La grenouille avait raison / de James Thierrée / Théâtre de Carouge / du 5 avril au 8 mai 2016 / plus d’infos

©Hughes Anhes

©Hughes Anhes

James Thierrée, nous conduit jusqu’à l’ouverture, sous l’arbre. Personne n’est en retard. Personne n’est à l’heure non plus. Il n’y a plus de temps, si ce n’est celui, onirique, qui coule par plaisir, parfois par remous. Nous voilà tombés dans le trou.

J’étais dans un rêve.

Dans l’hémicycle aux sièges drapés de rouge, d’autres personnes prennent place. Face à nous, la scène, aguicheuse, sensuelle, voilée de son rideau couleur lave. Et puis, soudain, alors même que nous faisons encore du bruit ou peut être que du bruit sort des murs, un corps, couvert de tissus pourpres, attache notre regard, descend les escaliers jusqu’au rideau, se fond en lui et s’allume. Le tout s’embrase et la scène se révèle.

Je suis assis, pris au piège, comme ces personnages qui jouent devant moi : Il me semble avoir lu quelque part, une feuille, un écriteau, un bout de papier froissé – ou peut-être est-ce ma voisine qui me l’a dit ? – que c’est l’histoire de personnes prises au piège, quelque part, hors du monde ; que James Thierrée a construit ce piège auquel lui-même se prend ; que souvent ses créations ne visent rien de précis mais touchent tout le monde. Je ne suis sûr de rien, j’étais dans un rêve.
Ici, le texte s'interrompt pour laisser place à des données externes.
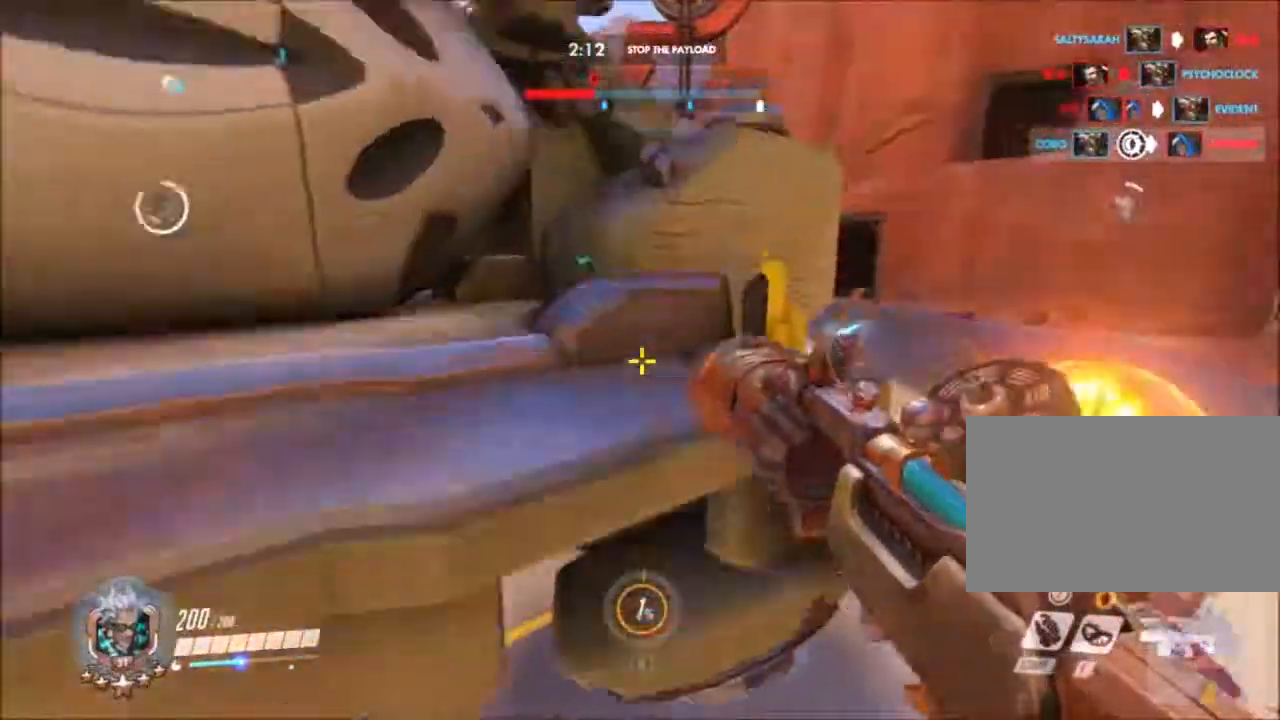
{"keys": ["space", "w"], "mouse": [], "events": [[67, "space", "up"], [133, "d", "down"], [400, "d", "up"], [433, "space", "down"]]}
Je ne les entends pas bien, ou peut être font ils danser leurs lèvres, sans bruit, comme ils font danser leur corps. Je suis pris au piège, ravi à moi-même, et ne peux que vivre la poésie qui se construit dans mes yeux, dans mes oreilles, dans la légère moiteur de mes mains (il fait chaud : beaucoup de personnes rêvent ensemble). Et mon cœur ne bat plus. Il vibre, produit des sons qui éclatent sur scène, des notes de piano, de violon, des bruits de pas qui frôlent le sol, le caressent.

J’étais dans un rêve.

Non pas le mien, ou le rêve de quelqu’un en particulier. Un rêve que je ne saurais rêver, la nuit, les yeux fermés, seul. J’ai vu un escalier pousser, fleurir, danser avec les personnages ; des lumières qui regardent, un piano piaillant seul quelques airs de son cru ; une grenouille immense, légère, translucide. La grenouille avait raison ? Elle avait toutes nos raisons. Elle les a prises, enfermées dans une boite aux parois de fumée, nous offrant enfin le loisir de ne plus réfléchir, mais simplement fléchir. Prendre de l’élan, bondir. Et plonger dans le songe.